UNIVERSITY OF TORONTO LINKS
I decided to be a writer with high hopes that it would allow me
to avoid work. When writing turned out to be work as well as fun, I
stuck with it anyway simply because it seemed too late to turn
back. I stuck mostly to fiction where it seemed that the facts need
not get in the way of the truth but then as time went on I found
that some of the facts of my own life were more revealing that the
fictional truths I create. This came as a surprise and a shock to
me.
As a kid, I had a fairly minute ego no one within earshot was
ready to persuade me that my opinions and insights were of much
value in the world I lived in. So later, when I grew into my skin
as a writer, I pretended for a while that what I had to say really
was of importance. After a while, I started believing in the myth
and this convinced me to abandon fiction for a while and get
autobiographical.
Since my life story would be exceedingly boring, I was forced to
edit my personal history ruthlessly until there was something left
worth sharing. My first fragmented history of the self came out as
An Avalanche of Ocean and I almost thought that I was done with
autobiography. What more could I possibly say once I'd written
about winter surfing and transcendental wood-splitting and getting
strip searched for cod tongues in a Labrador airport?
But then something happened to me that I can't quite explain.
Avalanche had set off something in me--a kind of manic, magical
couple of years where I felt like I was living on the edge of some
important breakthrough. It was a time of greater compressed
euphoria and despair than I'd ever felt before. Stuff was
happening to me, images of the past were flooding through the doors
and I needed to get it all down. Some of it was funny, some of it
was not. Dead writers were hovering over my shoulder saying, "Dig
deep; follow it through. Don't let any of it go." And I didn't.
So again, I have the audacity to say that these things that
happened some are worth your attention. Like Wordsworth, I am a man
"pleased with my own volitions." Like Whitman I find myself saying
to readers, "to you, endless announcements."

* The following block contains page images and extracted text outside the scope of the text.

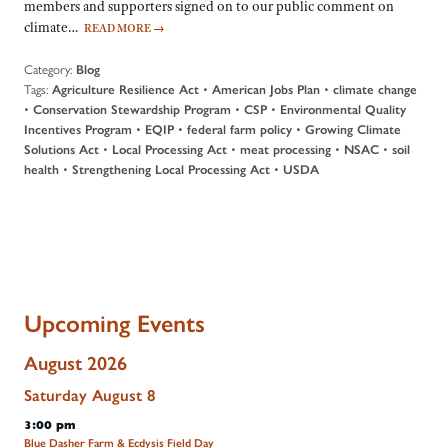
members and supporters signed on to our public comment on
climate…
READ MORE
→
Category:
Blog
Tags:
•
•
Agriculture Resilience Act
American Jobs Plan
climate change
•
•
•
Conservation Stewardship Program
CSP
Environmental Quality
•
•
•
Incentives Program
EQIP
federal farm policy
Growing Climate
•
•
•
•
Solutions Act
Local Processing Act
meat processing
NSAC
soil
•
•
health
Strengthening Local Processing Act
USDA
Upcoming Events
August 2026
Saturday
August
8
3:00 pm
Blue Dasher Farm & Ecdysis Field Day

As I write this, I am bumping into forty-five and I need to
share the discoveries of the last ten years. For me it was a time
of great battles. I fought the construction of street lights in the
wilderness, the tedium of organizations and the relentless,
good-intentioned blundering of government and science.
In Transcendental Anarchy I celebrated the uncompromising
passages of a mid-thirties male, admitting I would never be an
astronaut or a president and, instead finding satisfaction in
building with wood, arguing a good cause, or even undergoing a
successful vasectomy.
Write about what makes you feel the most uncomfortable, a voice
in my head told me. So I tackled fear and my own male anger and my
biggest failures. And even more dangerous, I tried writing about
the most ordinary of things: a morning in Woolco, an unexceptional
day, the thread of things that keeps a life together.

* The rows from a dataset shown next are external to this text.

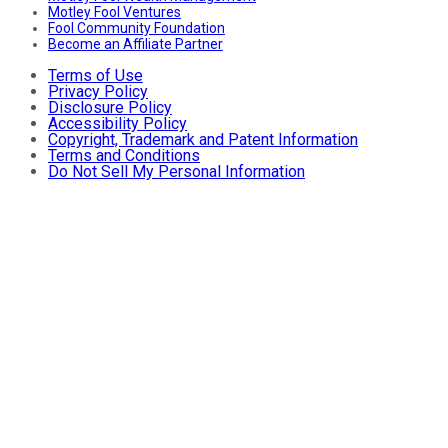
Motley Fool Ventures
Fool Community Foundation
Become an Affiliate Partner
Terms of Use
Privacy Policy
Disclosure Policy
Accessibility Policy
Copyright, Trademark and Patent Information
Terms and Conditions
Do Not Sell My Personal Information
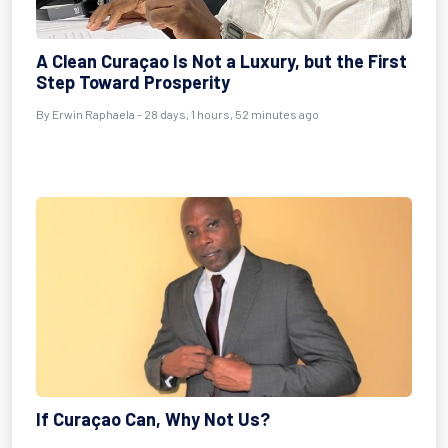
A Clean Curaçao Is Not a Luxury, but the First
Step Toward Prosperity
By
Erwin Raphaela
- 28 days, 1 hours, 52 minutes ago
If Curaçao Can, Why Not Us?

Throughout it all, there is, I hope, a record of a search for
love and meaning fraught with failure and recovery. Maybe I've
developed a basic mistrust of the rational, logical conclusions.
I've only had the briefest of glimpses beyond the surface but I've
seen enough to know that sometimes facts are not enough. There are
times to make the leap, to get metaphysical, and suppose that we
all live larger lives than appearances would suggest.